Showing posts with label Korean Movies. Show all posts
Showing posts with label Korean Movies. Show all posts

5/20/2012

"I'm a Cyborg, but that's OK" = "Saibogujiman kwenchana" by Chan Wook (2006)

South-Korean director Chan-wook directs an original story about friendship and love in a mental asylum.

Cha Young-goon (played by Im Su-jeong) develops a mental illness after her schizophrenic grandmother is interned and separated from her. Cha believes she is a killer cyborg and does not eat, and has been told that she has to master a cyborg's seven steps of perfection to get rid of her human psyche and be able to seek revenge on her grandma's captors - the men in white (paramedics and nurses). When interned, Cha meets Park Il-soon (played by Rain) a Ping-Pong player antisocial guy that steals other people's souls, who takes an immediate interest in her.

What makes this film so especial is that the movie offers the reality both as the insane see it, from their subjective point of view, but also as what it is, that is from an objective point of view. In fact, the real facts are used more to anchor the story and make the rest understandable than to focus on the reality itself. The craziness, manias and obsessions of the insane are presented as an essential part of their personality, not as an aberration of the same, therefore, the para-reality they live in becomes real and acceptable for the viewer. More importantly, the script does not try to redeem the characters from their insanity, but make that insanity meaningful and tolerable for their survival. It could have been really easy to present the insane as pathologically aggressive and nasty, as most movies about madness do, or like loonies without feelings or real human heart, but the script deviates from the obvious and presents a surreal world that is full of magic, pain, suffering and happiness, in which different people with a different pathology are able to tick and connect to a deep human level.

All the characters are treated with empathy, tenderness, warmth, naivety and a great sense of humour. The characters' studio combined with a light playful approach to the stories works perfectly on the screen and makes the craziness completely engaging. The movie is also a good reflection on personal identity and how important is the way we internally see ourselves to position ourselves in society and the world.

The film is extremely stylish and artistic, too, from the credits, to the cinematography, to the lighting. The beginning credits scene is fantastic as they are presented incorporated into the story, too. The initial scenes of Cha working in her factory before she tries to "recharge her batteries" are grand class: the contrast and sharpness of the colours and the camera angling and scene pacing create a wonderful eye candy moment that is a big contrast to the rest of the movie, dominated by pastel and white-ish colours. The movie has many surreal and dream-like scenes, beautifully filmed, which really help to convey the reality as perceived by the insane.

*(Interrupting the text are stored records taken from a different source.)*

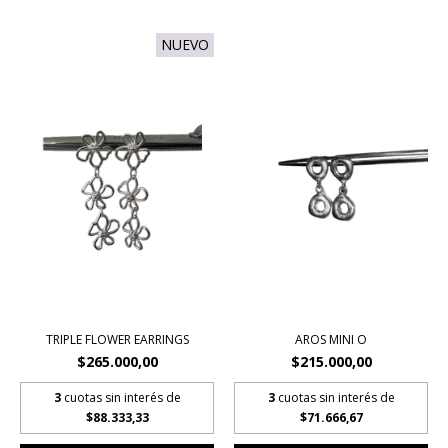
NUEVO
TRIPLE FLOWER EARRINGS
AROS MINI O
$265.000,00
$215.000,00
3
cuotas sin interés de
3
cuotas sin interés de
$88.333,33
$71.666,67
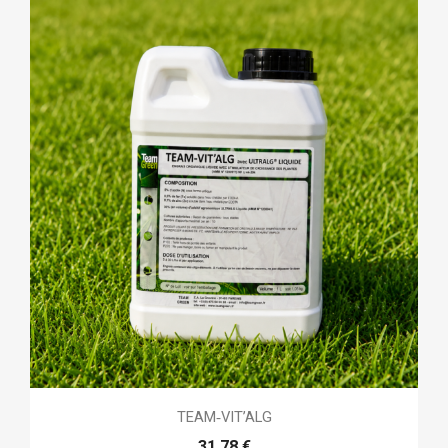
TEAM‑VIT’ALG
31,78 €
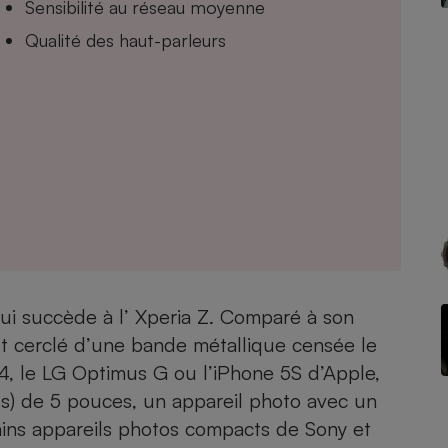
Sensibilité au réseau moyenne
Qualité des haut-parleurs
- Ustensile
Foie gras
Aide auditive
r
Assurance vie
Poêle à granulés
gne - Comment choisir une
lle de champagne
en ligne
ui succède à l’ Xperia Z. Comparé à son
Ordinateur portable
est cerclé d’une bande métallique censée le
Crème solaire
Lave-vaisselle
, le LG Optimus G ou l’iPhone 5S d’Apple,
ls) de 5 pouces, un appareil photo avec un
ains appareils photos compacts de Sony et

Although the movie is catalogued everywhere as a romantic story, to reduce this story to a romance is to devalue a film that has much more to offer. Romance is just another piece in the puzzle, the one that gives its magic to the story, the redemptive element of Cha's survival; it develops piano-piano, but is not cheesy but wonderfully quirky and special.

All cast members are good in their respective roles, and the main actors, Im an Rain (and the actress who plays the food-obsessed lady) are believable in their portray of their fragile but complex characters.

My main critique to the movie is its pacing, that is sometimes a bit too slow, and the cohesion among all the insane in the asylum, which is obvious in some parts of the movie, but it is not well explained or shown at times. I would have liked that the director used strong colours for the whole movie, which would have been much more intriguing and worked perfectly with the stories, instead of the expected asylum whites and pastels; still, this is a personal preference, not a critique.

This is a mesmerising movie for non-mainstream film lovers. It has something special and unique that will stay with you for a long time.

The movie won the Alfred Bauer Award at the Berlin International Film Festival in 2007.